OBJETIVO DA TAREFA: Segundo o texto extraído, como a Polícia Federal cita o ex-deputado Domingos Brazão no caso Marielle? Responda em uma frase, por favor.

TEXTO EXTRAÍDO:

-*-*-

Homicídio, propina e "ameaças": o ex-deputado investigado no caso Marielle
Em 8 março de 1987, um domingo, o político carioca Domingos Inácio Brazão interrompeu sua festa de aniversário de 22 anos para matar a tiros o vizinho Luiz Cláudio Xavier dos Reis.
Começavam naquela data os problemas do ex-deputado (ex-MDB, não mais filiado a um partido político) e conselheiro afastado do TCE-RJ (Tribunal de Contas do Rio de Janeiro) com a Justiça. Ele é citado pela Polícia Federal como um dos possíveis mandantes do atentado que resultou nas mortes da vereadora Marielle Franco e do motorista Anderson Gomes. Sua defesa nega qualquer participação nesse crime.

-*-*-

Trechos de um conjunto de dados
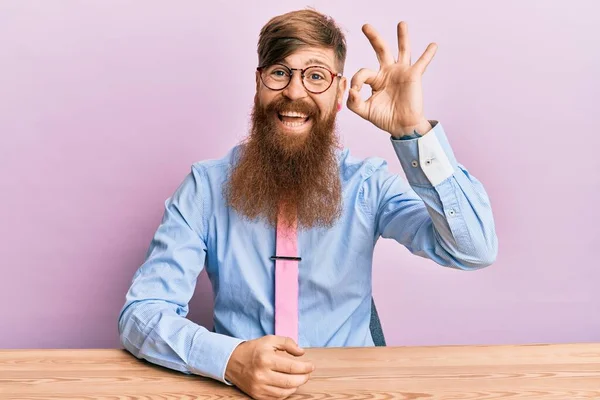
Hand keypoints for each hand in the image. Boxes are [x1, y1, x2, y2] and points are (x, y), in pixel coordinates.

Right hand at [225, 335, 314, 399]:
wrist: (232, 361)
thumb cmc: (253, 349)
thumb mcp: (270, 340)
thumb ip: (287, 343)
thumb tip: (302, 352)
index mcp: (266, 359)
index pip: (292, 367)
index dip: (305, 368)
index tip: (311, 366)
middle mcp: (262, 374)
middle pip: (290, 381)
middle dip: (303, 378)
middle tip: (307, 373)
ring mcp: (259, 387)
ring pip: (285, 391)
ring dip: (296, 385)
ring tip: (300, 378)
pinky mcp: (257, 395)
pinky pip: (277, 397)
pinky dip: (287, 392)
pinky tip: (290, 385)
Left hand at [347, 21, 436, 137]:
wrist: (401, 126)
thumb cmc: (385, 118)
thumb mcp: (364, 111)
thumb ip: (353, 102)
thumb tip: (351, 90)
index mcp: (376, 79)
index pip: (363, 73)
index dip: (356, 81)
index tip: (356, 93)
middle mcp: (388, 72)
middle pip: (380, 50)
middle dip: (373, 37)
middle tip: (365, 26)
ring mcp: (401, 72)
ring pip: (402, 50)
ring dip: (402, 37)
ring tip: (401, 23)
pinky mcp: (413, 76)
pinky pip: (422, 62)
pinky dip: (428, 54)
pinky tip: (433, 45)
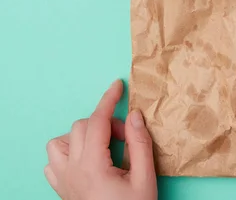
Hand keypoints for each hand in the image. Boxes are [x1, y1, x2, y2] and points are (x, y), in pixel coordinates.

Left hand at [44, 80, 156, 199]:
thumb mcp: (145, 177)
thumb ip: (140, 143)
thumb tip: (135, 115)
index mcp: (93, 166)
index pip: (97, 121)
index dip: (108, 99)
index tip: (118, 85)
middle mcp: (72, 171)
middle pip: (81, 127)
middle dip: (105, 123)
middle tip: (126, 138)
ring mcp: (63, 182)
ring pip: (60, 142)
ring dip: (81, 135)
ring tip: (102, 145)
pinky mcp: (61, 190)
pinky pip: (53, 161)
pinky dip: (67, 152)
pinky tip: (86, 159)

-*-*-

RESPOSTA DA TAREFA: Como um dos possíveis mandantes do atentado que resultou nas mortes da vereadora Marielle Franco e do motorista Anderson Gomes.